* Brief: If a picture appears, leave it out, and reproduce exactly the lines from the start of the listing below through the one bearing "sin intereses con T.C. ITAÚ".

* Exercise input:

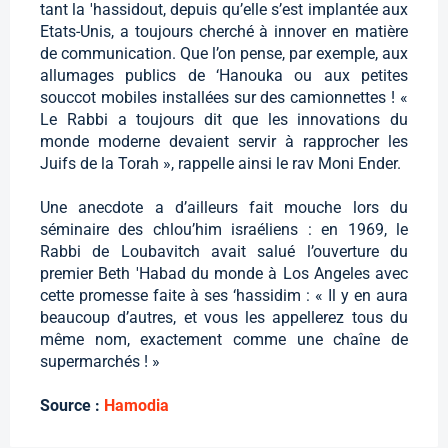
tant la 'hassidout, depuis qu’elle s’est implantée aux
Etats-Unis, a toujours cherché à innover en matière
de communication. Que l’on pense, par exemple, aux
allumages publics de ‘Hanouka ou aux petites
souccot mobiles installées sur des camionnettes ! «
Le Rabbi a toujours dit que les innovations du
monde moderne devaient servir à rapprocher les
Juifs de la Torah », rappelle ainsi le rav Moni Ender.
Une anecdote a d’ailleurs fait mouche lors du
séminaire des chlou’him israéliens : en 1969, le
Rabbi de Loubavitch avait salué l’ouverture du
premier Beth 'Habad du monde à Los Angeles avec
cette promesse faite à ses ‘hassidim : « Il y en aura
beaucoup d’autres, et vous les appellerez tous du
même nom, exactement comme une chaîne de
supermarchés ! »
Source :
Hamodia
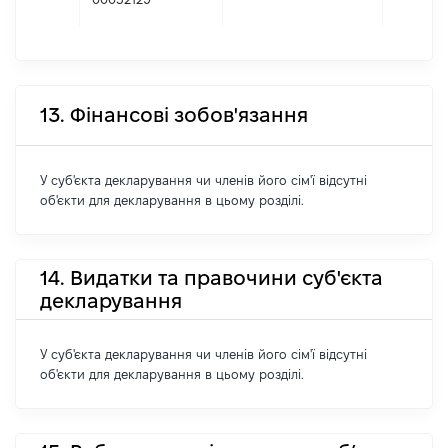
13. Фінансові зобов'язання
У суб'єкта декларування чи членів його сім'ї відсутні
об'єкти для декларування в цьому розділі.
14. Видатки та правочини суб'єкта
декларування
У суб'єкта декларування чи членів його сім'ї відсутні
об'єкти для декларування в цьому розділі.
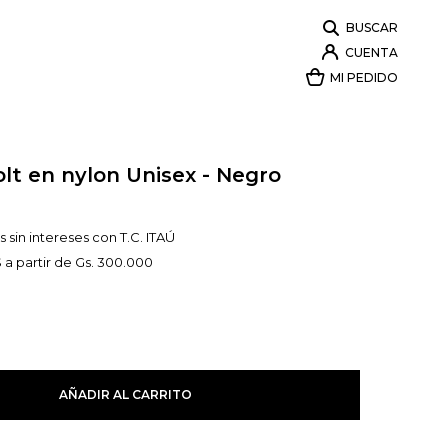
lt en nylon Unisex - Negro
 sin intereses con T.C. ITAÚ
 a partir de Gs. 300.000
AÑADIR AL CARRITO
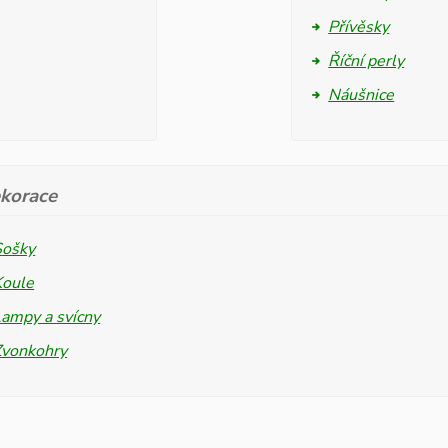
Přívěsky
Říční perly
Náušnice
korace
Sošky
Koule
ampy a svícny
Zvonkohry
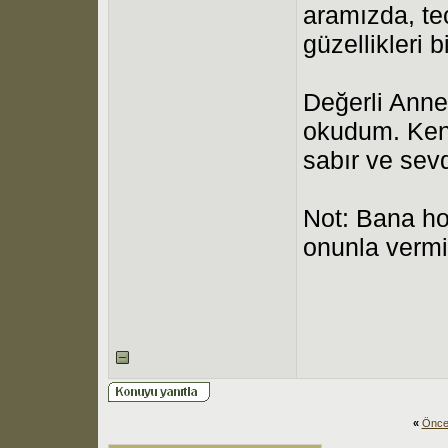
aramızda, tec
güzellikleri 
Değerli Anne
okudum. Kend
sabır ve sevd
Not: Bana ho
onunla vermi
«
Önce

* Answer box:
tant la 'hassidout, depuis qu’elle s’est implantée aux
Etats-Unis, a toujours cherché à innover en matière
de communication. Que l’on pense, par exemple, aux
allumages publics de ‘Hanouka ou aux petites
souccot mobiles installées sur des camionnettes ! «
Le Rabbi a toujours dit que les innovations du
monde moderne devaient servir à rapprocher les
Juifs de la Torah », rappelle ainsi le rav Moni Ender.
Une anecdote a d’ailleurs fait mouche lors du
séminaire des chlou’him israéliens : en 1969, le
Rabbi de Loubavitch avait salué l’ouverture du
premier Beth 'Habad du monde à Los Angeles avec
cette promesse faite à ses ‘hassidim : « Il y en aura
beaucoup d’autres, et vous les appellerez tous du
même nom, exactement comme une chaîne de
supermarchés ! »
Source :
Hamodia
13. Фінансові зобов'язання
У суб'єкта декларування чи членів його сім'ї відсутні
об'єкти для декларування в цьому розділі.
14. Видатки та правочини суб'єкта
декларування
У суб'єкта декларування чи членів його сім'ї відсутні
об'єкти для декларування в цьому розділі.
lt en nylon Unisex - Negro
 sin intereses con T.C. ITAÚ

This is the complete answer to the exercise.